Everybody in the tent roared with laughter. In the aftermath of victory, every joke was a riot. Most of us – unlike Alexandros and Hephaistion – had not even drunk much wine yet but we were all excited, happy, elated. “We’re still here, alive, and the Persians are dead,” was the prevailing sentiment. “Can you believe it?”
“There he is!” Alexandros called out when Kleito
s Melas walked into the tent. I guess he’d heard my whisper after all. “The butcher of Granikos.”
Kleitos broke into a wide grin. “Hardly that, your majesty,” he said modestly, giving me a friendly nod when he noticed me standing behind the king.
“Come have a drink with me, man.” Alexandros waved his arms for two cups of wine, which promptly materialized in his hands. “Tell me what happened.”
“It was nothing, sire. We all fought to keep up with you, which is not always an easy thing to do. You made a hell of a charge, sire. I was sure my horse was gonna drop dead trying to keep up with yours.”
“Yeah, Boukephalas was raring to go, wasn’t he?”
“Not as raring as you, Aniketos,” Hephaistion put in.
“By the time we caught up,” Kleitos continued, ignoring Hephaistion, “you were engulfed by the enemy. Mithridates’s unit, the best squadron in the Persian cavalry ...”

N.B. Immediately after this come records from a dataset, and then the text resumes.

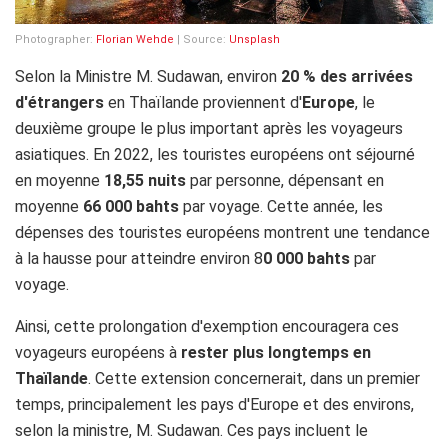
Photographer:
Florian Wehde
| Source:
Unsplash
Selon la Ministre M. Sudawan, environ
20 % des arrivées
d'étrangers
en Thaïlande proviennent d'
Europe
, le
deuxième groupe le plus important après les voyageurs
asiatiques. En 2022, les touristes européens ont séjourné
en moyenne
18,55 nuits
par personne, dépensant en
moyenne
66 000 bahts
par voyage. Cette année, les
dépenses des touristes européens montrent une tendance
à la hausse pour atteindre environ 8
0 000 bahts
par
voyage.
Ainsi, cette prolongation d'exemption encouragera ces
voyageurs européens à
rester plus longtemps en
Thaïlande
. Cette extension concernerait, dans un premier
temps, principalement les pays d'Europe et des environs,
selon la ministre, M. Sudawan. Ces pays incluent le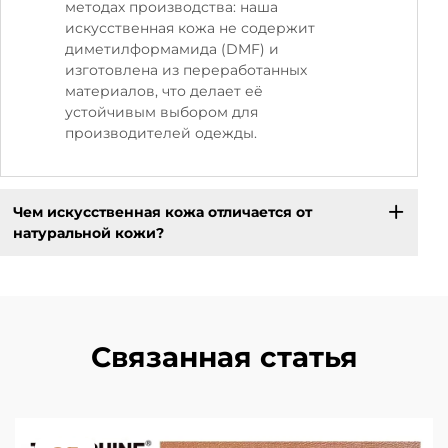
методах производства: наша
искусственная кожа не содержит
диметилформамида (DMF) и
изготовлена из переработанных
материалов, что делает её
устойчивым выбором для
производителей одежды.
Чем искусственная кожа отличается от
натуральной кожи?
Связанная статья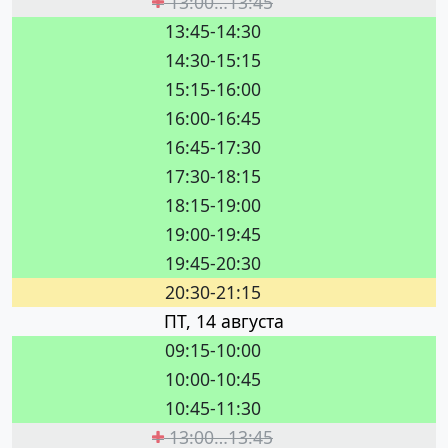
13:00…13:45
13:45-14:30
14:30-15:15
15:15-16:00
16:00-16:45
16:45-17:30
17:30-18:15
18:15-19:00
19:00-19:45
19:45-20:30
20:30-21:15
ПТ, 14 августа
09:15-10:00
10:00-10:45
10:45-11:30
13:00…13:45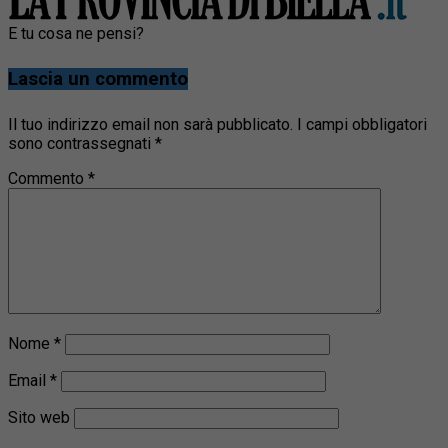
E tu cosa ne pensi?
Lascia un commento
Il tuo indirizzo email non sarà pubblicato.
I campi obbligatori
sono contrassegnati
*
Commento
*
Nome
*
Email
*
Sito web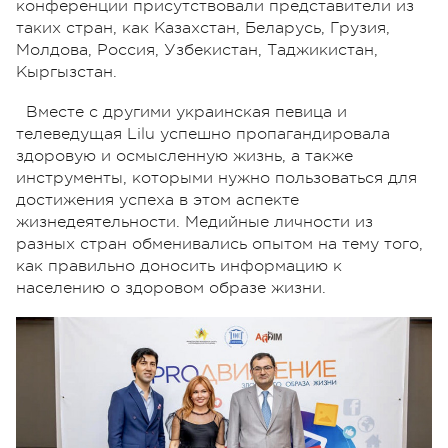
конференции присутствовали представители из
таких стран, как Казахстан, Беларусь, Грузия,
Молдова, Россия, Узбекистан, Таджикистан,
Кыргызстан.
Вместе с другими украинская певица и
телеведущая Lilu успешно пропагандировала
здоровую и осмысленную жизнь, а также
инструменты, которыми нужно пользоваться для
достижения успеха в этом аспекте
жизнедеятельности. Медийные личности из
разных стран обменивались опытом на тему того,
как правильно доносить информацию к
населению о здоровом образе жизни.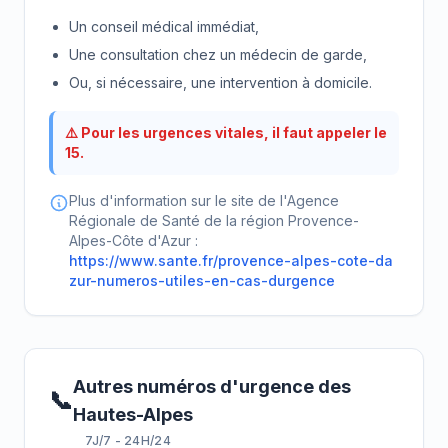
Un conseil médical immédiat,
Une consultation chez un médecin de garde,
Ou, si nécessaire, une intervention à domicile.
⚠️ Pour les urgences vitales, il faut appeler le
15.
Plus d'information sur le site de l'Agence
Régionale de Santé de la région Provence-
Alpes-Côte d'Azur :
https://www.sante.fr/provence-alpes-cote-da
zur-numeros-utiles-en-cas-durgence
Autres numéros d'urgence des
📞
Hautes-Alpes
7J/7 - 24H/24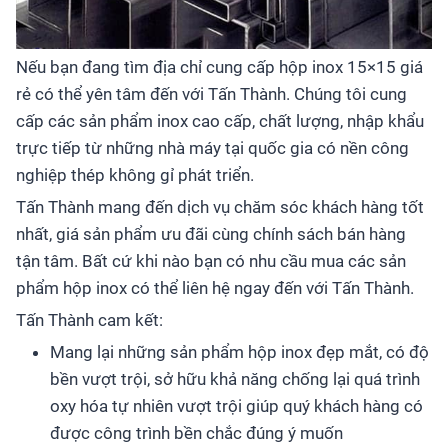
Nếu bạn đang tìm địa chỉ cung cấp hộp inox 15×15 giá
rẻ có thể yên tâm đến với Tấn Thành. Chúng tôi cung
cấp các sản phẩm inox cao cấp, chất lượng, nhập khẩu
trực tiếp từ những nhà máy tại quốc gia có nền công
nghiệp thép không gỉ phát triển.
Tấn Thành mang đến dịch vụ chăm sóc khách hàng tốt
nhất, giá sản phẩm ưu đãi cùng chính sách bán hàng
tận tâm. Bất cứ khi nào bạn có nhu cầu mua các sản
phẩm hộp inox có thể liên hệ ngay đến với Tấn Thành.
Tấn Thành cam kết:
Mang lại những sản phẩm hộp inox đẹp mắt, có độ
bền vượt trội, sở hữu khả năng chống lại quá trình
oxy hóa tự nhiên vượt trội giúp quý khách hàng có
được công trình bền chắc đúng ý muốn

“Used to be,” Hephaistion interjected, to much hilarity, “they’re all dead now.”
Kleitos attempted to continue. “Mithridates’s unit was directly in front of you.”
“And I was thrilled to see them.” Alexandros’s comment provoked fresh gales of laughter.
“I’m sure you were,” Kleitos agreed with a broad smile, “but the rest of us were still trying to catch our breaths. Besides, other satraps, with their units, were closing in on us from all sides. I’d never seen anything like it.”
“It was the perfect trap,” Parmenion observed, genuine admiration in his voice. “They isolated you, sire, with but a small unit around you; cut you off; surrounded you with their best heavy cavalry, led by their top commanders; and prepared to destroy you and your squadron in detail.”
“It was great, Parmenion – fantastic!” Alexandros was buoyant. “The perfect trap, as you say. I had them exactly where I wanted them. The cream of Persian nobility, outfitted in their heavy Persian armor, sitting on their weighted-down horses, just waiting for us to mow them down.”